About This Chapter
Compass Writing Test: Rhetorical Devices - Chapter Summary
In this chapter, you will learn how to improve your writing by adding stylistic elements to your prose. You will need to know about rhetorical devices on the Compass e-Write test, since by including these devices in your responses you will be simultaneously proving your ability to write eloquent arguments. After you complete this chapter, you should know more about the following:
- Cliches and equivocations
- Metaphors, allusion and illusion
- Types of irony
- Literary motifs
- Catharsis and allegory
- Consonance and assonance
- Understatement, euphemisms and litotes
- Symbolism, imagery, tone and mood
Our video lessons provide visual and audio information, allowing learners to see and hear the important points of each lesson. Furthermore, the lessons are broken down into short, easy-to-follow segments, which avoids information overload. Viewers can watch all the video lessons within a chapter, and they can also read each lesson's transcript to enrich their study sessions. Try using the timelines to skip around between major topics as well. If you are still nervous about taking the Compass e-Write test, try building your confidence by answering the questions in our lesson quizzes and on the chapter exam.
Compass Writing Test: Rhetorical Devices Objectives
The Compass e-Write test measures how well you can apply the rules of writing as you create your own written responses. Some colleges require you to take this exam alongside the writing skills exam, but some institutions may prefer to test only your actual ability to write. On this test, your written response will be judged on such factors as your ability to organize your thoughts, the quality of the content you present, and your use of style, which includes your ability to use rhetorical devices correctly.
1. Cliches, Paradoxes & Equivocations: Definitions & Examples
Cliches, paradoxes, and equivocations can be useful writing tools that strengthen documents when used appropriately. Learn the definitions of cliches, paradoxes, and equivocations, and explore examples of how to use them.
2. Similes in Literature: Definition and Examples
A simile is a comparison of two things that are not alike. Learn the definition of simile, and explore examples of similes to understand how similes are used in literature. Review epic similes, compare similes to metaphors, and recognize the limitations of similes.
3. What is Foreshadowing? - Types, Examples & Definitions
Authors of many different genres use foreshadowing to clue the reader in about future events in the story. Learn about several types of foreshadowing, including forms of direct foreshadowing, such as omens and prophecies commonly used in classic dramas, intentional misdirects like red herrings, and subtle foreshadowing, such as Chekhov's Gun and symbolic foreshadowing, which are seen more in contemporary works.
4. What is a Metaphor? - Examples, Definition & Types
Metaphors, whether extended or mixed are commonly used to communicate ideas and emotions. Although similar, they play a very different role in language than similes. Take a moment to master the differences between these literary tools and learn when and how to apply each.

Tasks and exercises >>
a. Condense the paragraph in the Compass writing test page that begins "The Compass e-Write test measures" into a short bulleted list that keeps its main facts.
b. Write what comes next in the Compass writing test page, following its last lesson description.

Collected material >>

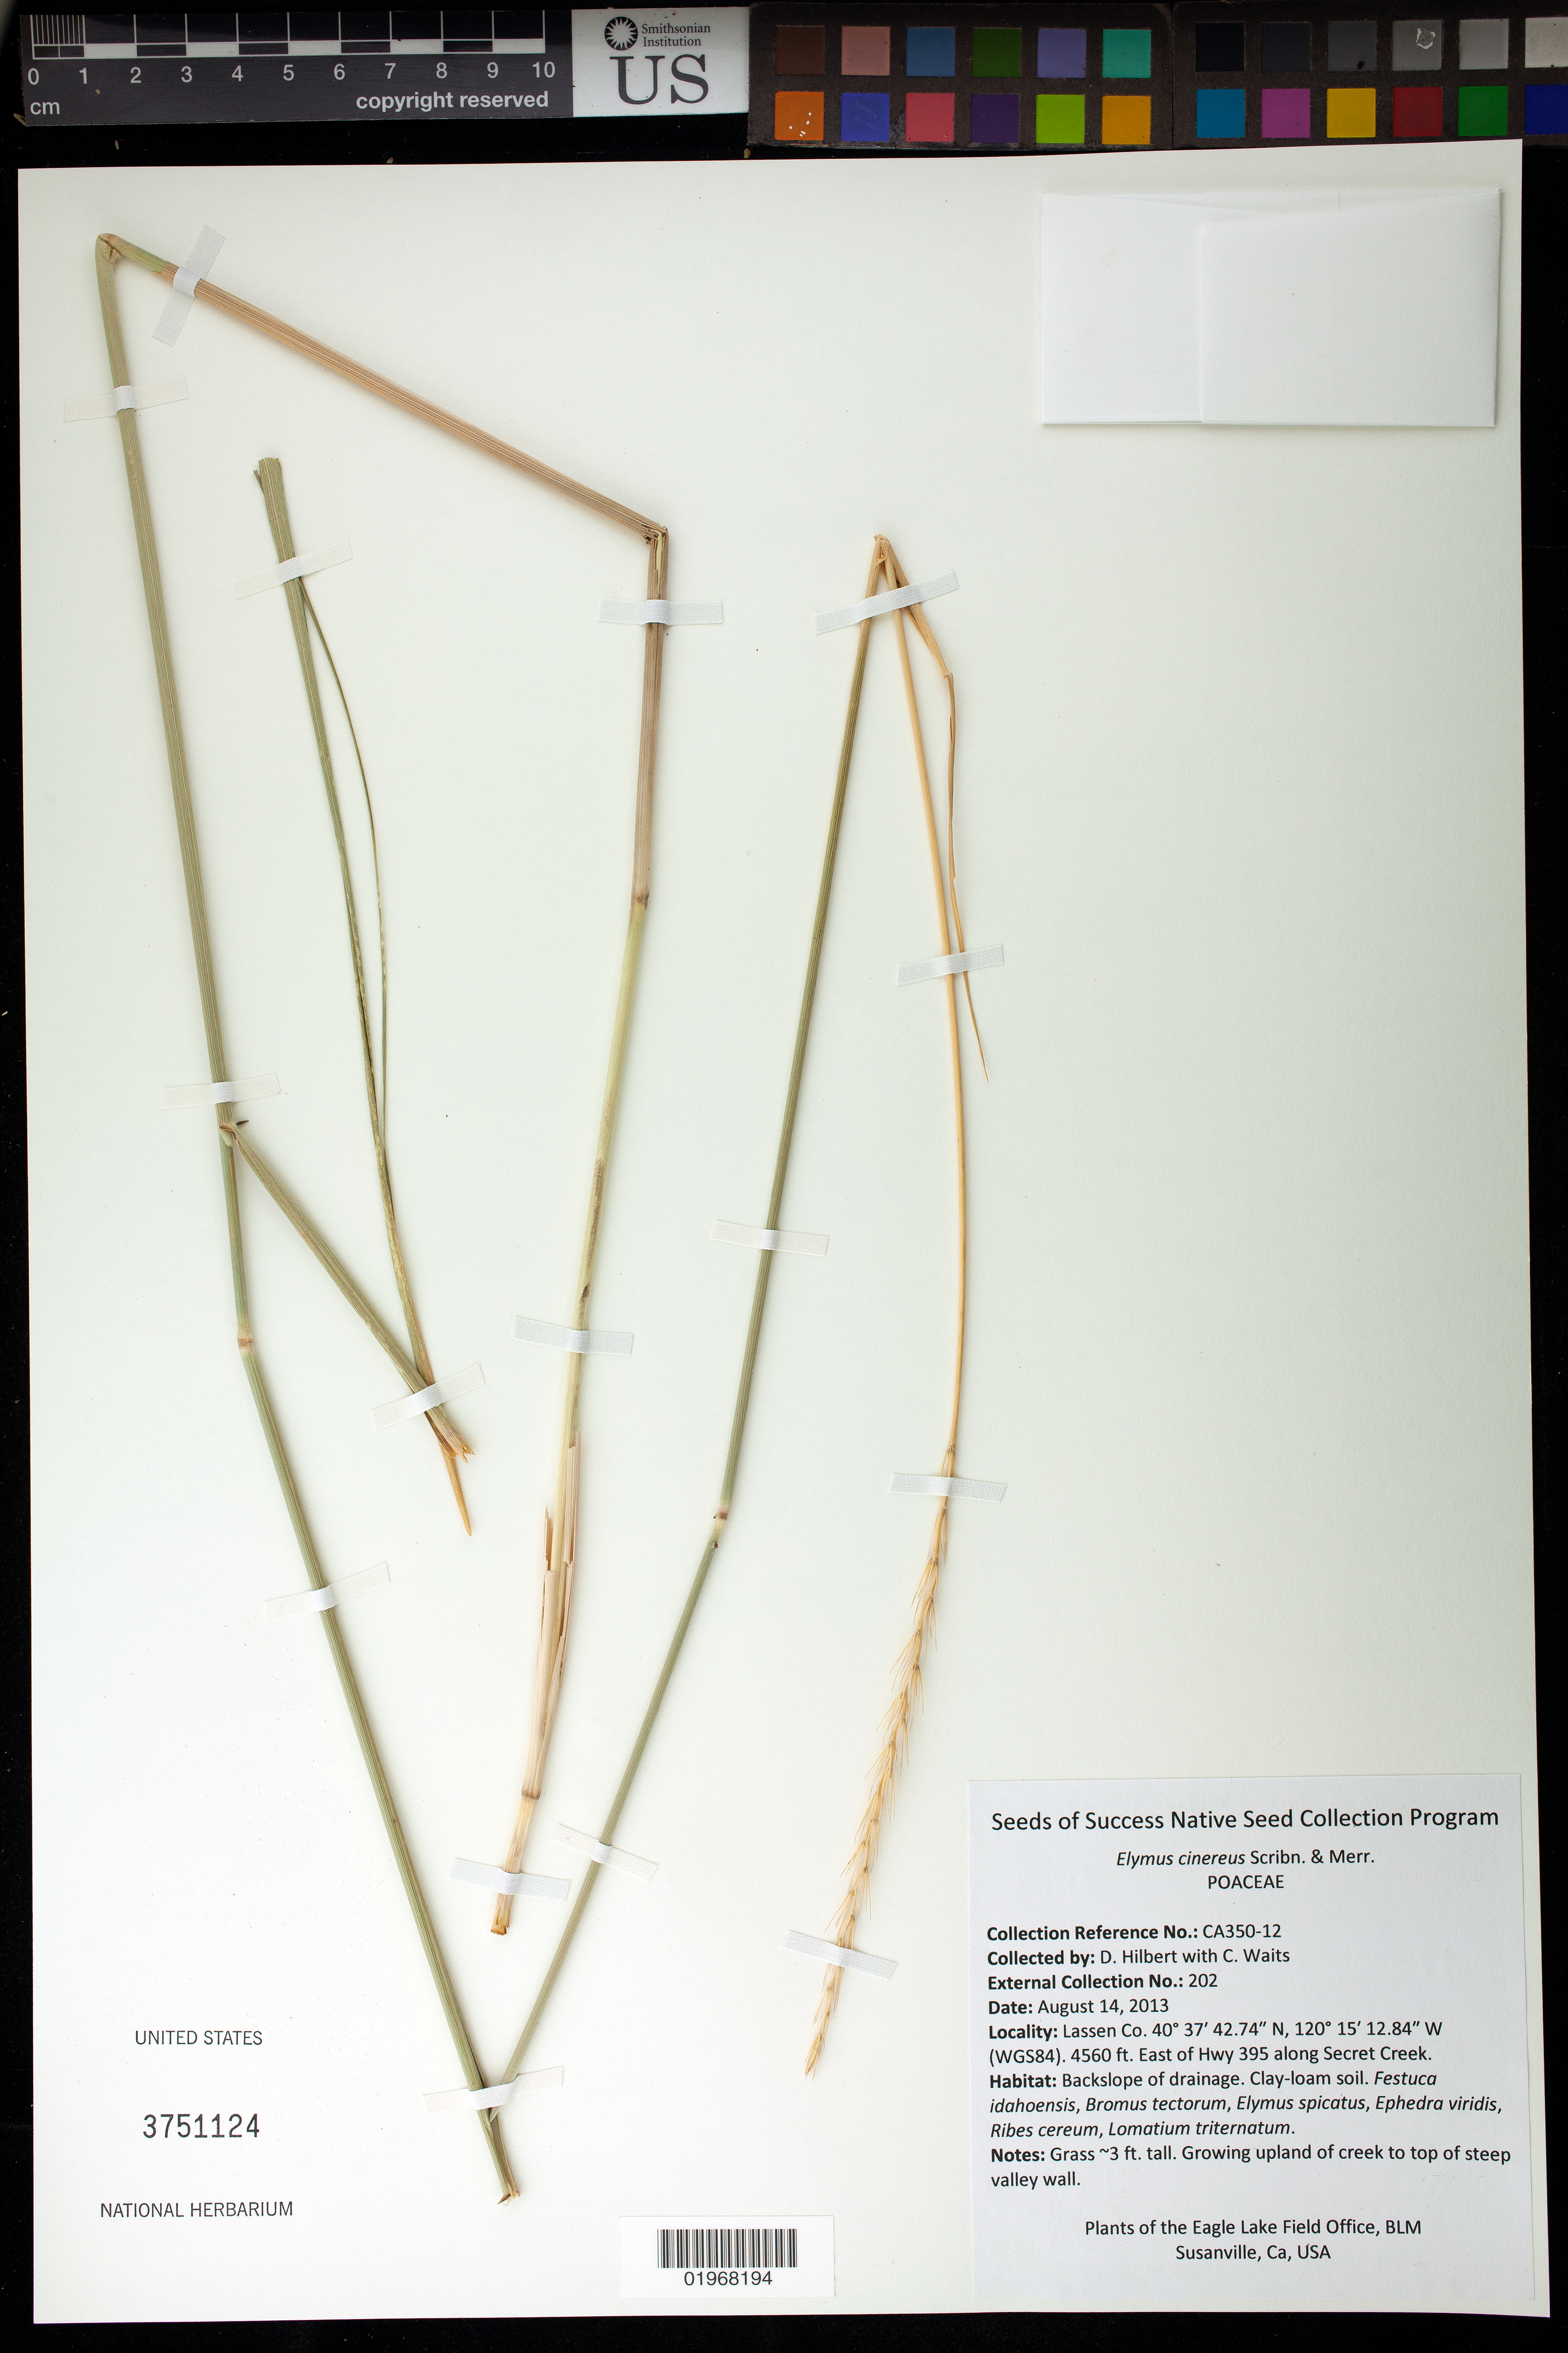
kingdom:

In response >>
a.
- The Compass e-Write test measures how well you apply writing rules in your own written responses.
- Some colleges require it alongside the writing skills exam. Others may test only your actual writing ability.
- Responses are judged on:
  - organization of thoughts
  - quality of content
  - style, including correct use of rhetorical devices

b.
5. Allusion and Illusion: Definitions and Examples
While the words allusion and illusion may sound similar, they are not actually closely related to each other. Learn more about the definitions and examples of allusion (a literary term for an indirect reference to another person, work, person, place or event) and illusion (experiencing - seeing, hearing, tasting, touching, smelling - something that isn't really there).
6. Synecdoche vs. Metonymy: Definitions & Examples
Synecdoche and metonymy are two types of metaphorical expressions that use one word to represent another word or concept. Learn the definitions of synecdoche and metonymy, recognize how they differ, and explore examples of how they are used in literature and poetry.
7. Personification and Apostrophe: Differences & Examples
Personification and apostrophe are literary devices that either describe or address non-human objects and ideas as if they were a person. Learn the differences between personification and apostrophe along with examples.
8. Types of Irony: Examples & Definitions
Irony is a literary device used in novels, plays, songs, and even everyday communication to humorously or emphatically react when reality does not meet expectations. Explore the definitions and examples of irony, and learn about the types of irony, including verbal, situational, and dramatic.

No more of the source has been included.